Re: Quality of Service in GNOME
- From: Samuel Abels <newsgroups debain org>
- To: Mark Drago <markdrago mail com>
- Cc: desktop-devel-list gnome org
- Subject: Re: Quality of Service in GNOME
- Date: Sat, 17 Sep 2005 00:45:28 +0200
On Fr, 2005-09-16 at 17:43 -0400, Mark Drago wrote:
> On Fri, 2005-09-16 at 23:06 +0200, Samuel Abels wrote:
> > Are there any plans to implement network traffic prioritization in
> > GNOME? What I mean is a just-works, configuration-free solution, in
> > which applications (indirectly) indicate a traffic type to the
> > kernel-level scheduler/queue. For example, give the application that has
> > currently focus a higher network priority, or make that VoIP application
> > work perfectly even if you have a few downloads/bittorrent running, etc.
>
> The default queuing discipline on Linux is pfifo_fast.
I admit I did not look into that queueing mechanism before, expecting
the default to be a single FIFO queue. However I looked into it now and
I conclude that for desktop users this mechanism does in most cases not
provide any advantage over a FIFO queue.
For those (like me) who want to get familiar with fifo_fast quickly:
fifo_queue is a triple strict priority queue: queue 1 is always served
before queue 2, and queue 0 has strict priority over queue 1. As the
name says, packet reordering does never happen.
This mechanism has obvious disadvantages (higher priority queue cause
stagnation) and can also causes jitter.
Also, it is mostly ineffective for desktop use. For example, downloading
a file in Nautilus, this caused web browsing in Epiphany to stagnate or
at least slow down painfully - obviously because both traffic types end
up in the same FIFO queue, and in FIFO a higher percentage of packets is
dropped from lower traffic streams. It is entirely good behaviour that
none of the applications modifies the ToS bit though - firstly, they are
similar types of traffic, and secondly, if Nautilus (=gnome-vfs)
requested a lower priority, it might be stagnated by, for example, a
running bittorent client.
In summary, by using the default queueing mechanism of Linux, getting
QoS "right" is still not possible:
- three FIFO queues are not enough, in most desktop use cases it
performs just like a single FIFO queue would
- fifo_fast is not fair
- FIFO queues don't handle jitter well
- fifo_fast provides no traffic shaping mechanism
(- fifo_fast allows no bandwidth reservation)
Still, the stagnation is only partly the scheduler's fault.
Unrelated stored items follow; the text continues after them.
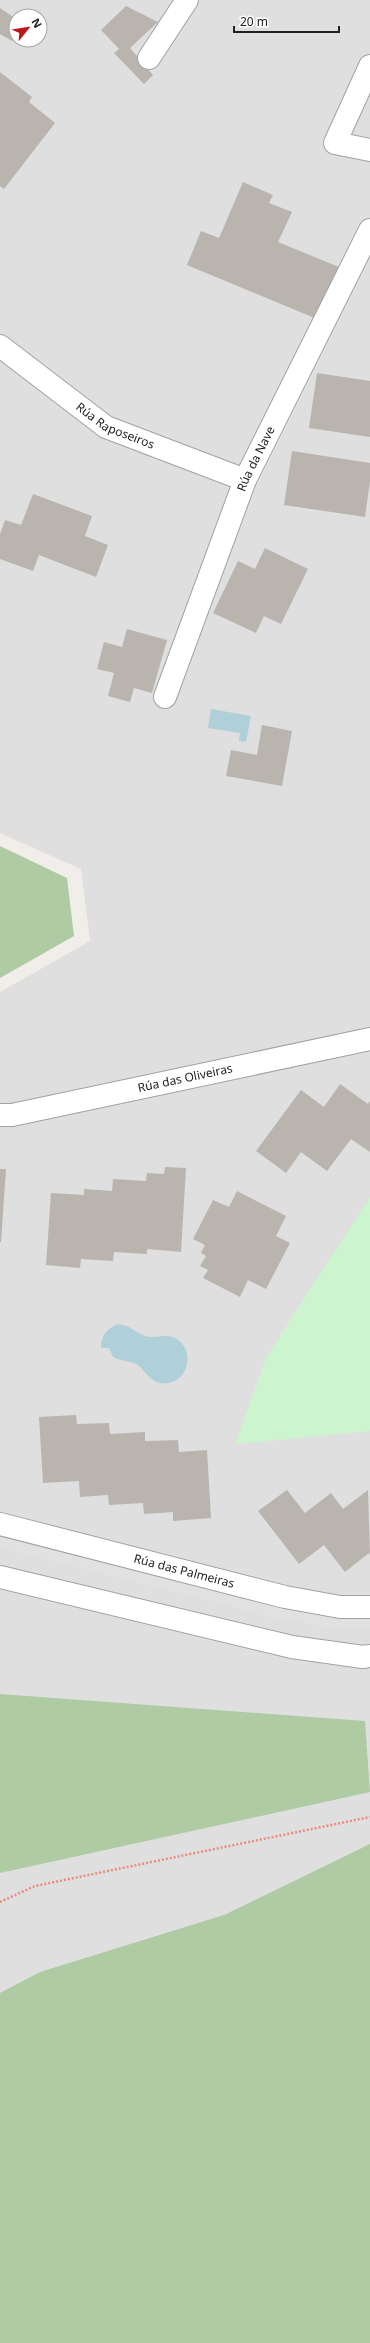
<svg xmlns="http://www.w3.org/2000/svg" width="370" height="2343" viewBox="0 0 370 2343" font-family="'Noto Sans',sans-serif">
<rect width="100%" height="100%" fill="#f1eee9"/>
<path fill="#dfdfdf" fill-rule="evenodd" d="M0 0H370V2343H0V992L90 941 81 869 0 833ZM16 16H40V40H16Z"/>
<path fill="#afcba3" d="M0 846 67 878 74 936 0 978Z
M0 1694 365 1721 370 1792 0 1873Z
M370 1844V2343H0V1993L40 1972 224 1915Z"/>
<path fill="#ccf4cf" d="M370 1197V1431L235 1444 267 1356Z"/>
<path fill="#e1e1e1" d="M0 1534 272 1606 341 1617 370 1616V1628L342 1629 270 1617 0 1547Z"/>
<path fill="#afd0d9" d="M211 709 251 716 246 742 239 741 240 733 208 728Z
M118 1324C130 1325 135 1332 145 1336 156 1339 165 1333 175 1338 198 1350 187 1388 160 1383 150 1381 146 1372 139 1366 131 1360 122 1362 113 1357L109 1348H101C101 1336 106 1329 118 1324Z"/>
<path fill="#bab4af" d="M126 6 158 22 130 48 153 75 144 84 114 53 119 49 101 30Z
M0 8 16 19V35L12 41 0 34Z
M0 72 32 97 29 102 55 123 4 189 0 186Z
M243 182 273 195 269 203 292 212 278 242 339 267 317 319 187 265 201 231 219 238Z
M317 373 370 381V437L309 428Z
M292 451 370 463V481L365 517 284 505Z
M33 494 92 516 85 536 108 545 96 577 39 555 33 571 0 559V534L5 520 21 525Z
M265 548 308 569 281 624 264 616 256 633 213 613 238 561 255 569Z
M127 629 167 640 152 693 134 688 130 702 108 696 114 673 97 669 104 642 122 647Z
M262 725 292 731 282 786 226 776 231 750 257 755Z
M340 1084 368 1104 370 1101V1152L351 1139 327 1171 301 1152 286 1173 256 1151 301 1090 324 1107Z
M165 1167 186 1168 181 1252 147 1249V1254L114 1252 113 1261 81 1259 80 1268 46 1265 51 1193 84 1195V1189L112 1191 113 1179 146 1181 147 1173 164 1174Z
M0 1169H6L1 1242H0Z
M237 1191 286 1216 276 1236 290 1243 266 1289 248 1280 240 1297 203 1278 208 1270 200 1266 206 1256 201 1253 205 1245 193 1239 213 1200 229 1207Z
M76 1415 77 1424 109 1423 110 1434 145 1432V1441L178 1440 179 1452 207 1450 211 1518 173 1521V1512L144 1514 143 1503 109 1505 108 1495 80 1497 79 1481 43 1483 39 1417Z
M287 1490 305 1513 331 1493 343 1509 368 1490 370 1555 369 1553 345 1572 324 1545 299 1564 258 1511Z"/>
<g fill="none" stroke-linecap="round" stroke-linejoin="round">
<g stroke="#a2a2a2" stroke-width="24">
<g id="street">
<path d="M149 58 187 0"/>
<path d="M370 66 335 143 370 150"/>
<path id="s1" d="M0 346 106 427 245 480"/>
<path id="s2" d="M165 697 245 480 370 230"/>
<path id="s3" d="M0 1115H12L370 1039"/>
<path id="s4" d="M0 1524 285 1597 340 1607H370"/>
<path d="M0 1577 292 1647 363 1657 370 1656"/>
</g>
</g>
<path stroke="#eb8a80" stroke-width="2.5" stroke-dasharray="2 2" stroke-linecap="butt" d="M0 1902 35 1886 370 1817"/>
<use href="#street" stroke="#fff" stroke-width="22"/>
</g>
<g text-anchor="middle" stroke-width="3.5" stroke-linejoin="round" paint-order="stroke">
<g font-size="12" fill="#212121" stroke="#fff">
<text dy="4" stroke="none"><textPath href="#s1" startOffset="141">Rúa Raposeiros</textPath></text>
<text dy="4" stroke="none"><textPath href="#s2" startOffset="255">Rúa da Nave</textPath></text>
<text dy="4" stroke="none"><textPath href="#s3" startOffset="189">Rúa das Oliveiras</textPath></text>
<text dy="4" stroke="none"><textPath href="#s4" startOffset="190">Rúa das Palmeiras</textPath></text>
</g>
</g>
<g transform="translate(28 28) rotate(60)"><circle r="19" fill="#ffffff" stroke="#a6a6a6"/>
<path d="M0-3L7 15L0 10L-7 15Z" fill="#bc1718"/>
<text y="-6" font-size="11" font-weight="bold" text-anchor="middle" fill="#212121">N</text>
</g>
<path d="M234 26v6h105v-6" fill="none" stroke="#212121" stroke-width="2"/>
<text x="240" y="26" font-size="12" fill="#212121" stroke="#ffffff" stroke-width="3" paint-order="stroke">20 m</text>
</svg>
Regardless
of the queueing mechanism, Epi should have a higher traffic priority *if
it is the window that currently has focus*.
The Linux kernel also supports SFQ, which is a little better, though an
optimal queueing mechanism for desktop use would probably be a weighted
fair queue with an additional priority queue with a bandwidth limit.
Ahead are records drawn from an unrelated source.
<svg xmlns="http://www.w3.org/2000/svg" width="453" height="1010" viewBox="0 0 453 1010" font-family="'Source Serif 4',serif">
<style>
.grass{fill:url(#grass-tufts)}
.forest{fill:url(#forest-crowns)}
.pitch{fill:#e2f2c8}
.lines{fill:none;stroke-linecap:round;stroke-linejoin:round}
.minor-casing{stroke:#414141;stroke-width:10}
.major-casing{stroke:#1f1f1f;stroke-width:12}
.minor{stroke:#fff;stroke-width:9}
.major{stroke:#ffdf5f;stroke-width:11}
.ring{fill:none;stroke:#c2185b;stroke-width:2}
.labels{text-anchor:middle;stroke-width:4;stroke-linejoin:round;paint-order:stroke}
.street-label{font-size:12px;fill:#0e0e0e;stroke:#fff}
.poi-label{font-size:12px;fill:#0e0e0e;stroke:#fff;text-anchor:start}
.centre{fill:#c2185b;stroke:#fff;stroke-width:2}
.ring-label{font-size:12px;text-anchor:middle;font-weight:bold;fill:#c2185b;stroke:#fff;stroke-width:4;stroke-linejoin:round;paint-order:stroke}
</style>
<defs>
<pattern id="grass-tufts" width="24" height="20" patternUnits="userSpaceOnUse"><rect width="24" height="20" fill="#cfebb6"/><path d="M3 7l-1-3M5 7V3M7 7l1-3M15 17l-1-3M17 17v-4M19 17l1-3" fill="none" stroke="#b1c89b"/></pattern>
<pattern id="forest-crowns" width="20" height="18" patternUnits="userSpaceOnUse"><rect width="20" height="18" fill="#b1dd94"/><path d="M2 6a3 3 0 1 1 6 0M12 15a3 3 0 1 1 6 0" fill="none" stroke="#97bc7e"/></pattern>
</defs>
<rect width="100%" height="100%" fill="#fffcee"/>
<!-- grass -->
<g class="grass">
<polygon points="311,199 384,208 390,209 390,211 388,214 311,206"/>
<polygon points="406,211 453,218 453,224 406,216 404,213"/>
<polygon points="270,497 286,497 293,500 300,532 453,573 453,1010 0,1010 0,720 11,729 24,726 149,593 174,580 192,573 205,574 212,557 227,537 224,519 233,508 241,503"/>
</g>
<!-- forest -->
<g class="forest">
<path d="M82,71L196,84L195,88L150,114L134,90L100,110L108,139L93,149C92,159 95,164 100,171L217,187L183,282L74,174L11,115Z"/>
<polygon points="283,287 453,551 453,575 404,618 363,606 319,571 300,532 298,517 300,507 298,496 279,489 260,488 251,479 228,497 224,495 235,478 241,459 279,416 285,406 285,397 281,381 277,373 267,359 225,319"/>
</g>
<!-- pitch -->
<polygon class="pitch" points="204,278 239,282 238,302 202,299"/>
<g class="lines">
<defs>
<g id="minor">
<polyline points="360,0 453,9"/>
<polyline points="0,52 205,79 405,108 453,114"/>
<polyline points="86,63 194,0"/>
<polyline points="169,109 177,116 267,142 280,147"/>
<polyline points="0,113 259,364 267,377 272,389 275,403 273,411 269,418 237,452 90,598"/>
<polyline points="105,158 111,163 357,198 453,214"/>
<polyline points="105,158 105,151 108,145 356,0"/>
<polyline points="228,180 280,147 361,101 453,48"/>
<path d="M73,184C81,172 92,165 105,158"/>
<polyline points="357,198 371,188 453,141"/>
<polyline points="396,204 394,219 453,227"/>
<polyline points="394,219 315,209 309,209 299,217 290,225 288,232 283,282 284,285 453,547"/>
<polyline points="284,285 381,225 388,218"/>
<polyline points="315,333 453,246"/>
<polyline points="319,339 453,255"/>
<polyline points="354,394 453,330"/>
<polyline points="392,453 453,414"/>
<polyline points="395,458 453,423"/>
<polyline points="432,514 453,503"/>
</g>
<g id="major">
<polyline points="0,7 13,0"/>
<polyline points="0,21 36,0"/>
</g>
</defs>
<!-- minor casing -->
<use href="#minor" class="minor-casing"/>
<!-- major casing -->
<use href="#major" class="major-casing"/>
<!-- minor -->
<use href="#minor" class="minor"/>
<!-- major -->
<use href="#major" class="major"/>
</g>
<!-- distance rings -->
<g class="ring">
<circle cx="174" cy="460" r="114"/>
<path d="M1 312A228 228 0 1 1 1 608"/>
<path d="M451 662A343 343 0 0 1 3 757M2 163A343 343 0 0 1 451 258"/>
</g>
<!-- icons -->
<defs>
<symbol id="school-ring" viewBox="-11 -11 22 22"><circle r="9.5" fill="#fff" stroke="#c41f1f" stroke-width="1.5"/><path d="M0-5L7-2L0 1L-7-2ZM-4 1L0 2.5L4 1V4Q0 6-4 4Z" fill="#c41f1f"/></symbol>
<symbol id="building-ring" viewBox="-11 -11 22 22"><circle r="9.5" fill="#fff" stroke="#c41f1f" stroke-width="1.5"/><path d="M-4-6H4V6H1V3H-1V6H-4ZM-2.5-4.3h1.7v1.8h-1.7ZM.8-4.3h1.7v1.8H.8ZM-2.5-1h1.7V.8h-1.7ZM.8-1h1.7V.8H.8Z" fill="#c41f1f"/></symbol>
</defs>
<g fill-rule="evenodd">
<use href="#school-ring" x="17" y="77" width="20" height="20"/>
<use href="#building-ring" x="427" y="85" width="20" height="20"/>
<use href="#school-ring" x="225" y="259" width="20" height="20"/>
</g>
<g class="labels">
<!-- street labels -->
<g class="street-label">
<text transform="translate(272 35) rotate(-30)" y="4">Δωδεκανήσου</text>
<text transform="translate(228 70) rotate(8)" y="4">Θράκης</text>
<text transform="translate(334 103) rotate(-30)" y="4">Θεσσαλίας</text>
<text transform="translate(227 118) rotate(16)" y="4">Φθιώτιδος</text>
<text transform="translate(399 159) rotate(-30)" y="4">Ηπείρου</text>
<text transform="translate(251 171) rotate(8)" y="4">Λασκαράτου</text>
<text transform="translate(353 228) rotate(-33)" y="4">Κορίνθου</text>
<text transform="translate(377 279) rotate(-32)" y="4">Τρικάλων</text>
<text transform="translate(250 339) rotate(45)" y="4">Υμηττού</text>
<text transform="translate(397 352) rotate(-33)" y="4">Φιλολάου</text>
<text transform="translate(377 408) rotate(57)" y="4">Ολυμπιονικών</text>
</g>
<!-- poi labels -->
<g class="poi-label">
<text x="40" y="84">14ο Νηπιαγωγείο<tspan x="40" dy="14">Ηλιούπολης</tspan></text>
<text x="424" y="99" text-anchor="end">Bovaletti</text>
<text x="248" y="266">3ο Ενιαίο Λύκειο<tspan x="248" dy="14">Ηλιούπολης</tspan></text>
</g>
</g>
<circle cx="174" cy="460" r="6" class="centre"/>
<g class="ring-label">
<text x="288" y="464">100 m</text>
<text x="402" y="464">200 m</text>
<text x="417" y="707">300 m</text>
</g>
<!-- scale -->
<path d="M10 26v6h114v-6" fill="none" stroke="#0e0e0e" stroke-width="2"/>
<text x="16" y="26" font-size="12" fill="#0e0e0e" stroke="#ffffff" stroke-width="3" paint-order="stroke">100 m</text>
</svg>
However, even that mechanism would benefit greatly from good, dynamic
ToS settings but that does not work if applications do not set the ToS
correctly.
> It might be
> nice to expose this easily in our networking APIs though.
Yes, things like "give the application that has focus a higher priority,
but do not stagnate others" could be implemented only through a
combination of a better scheduler and a common API that obeys the rules
that the desktop environment may enforce on an application.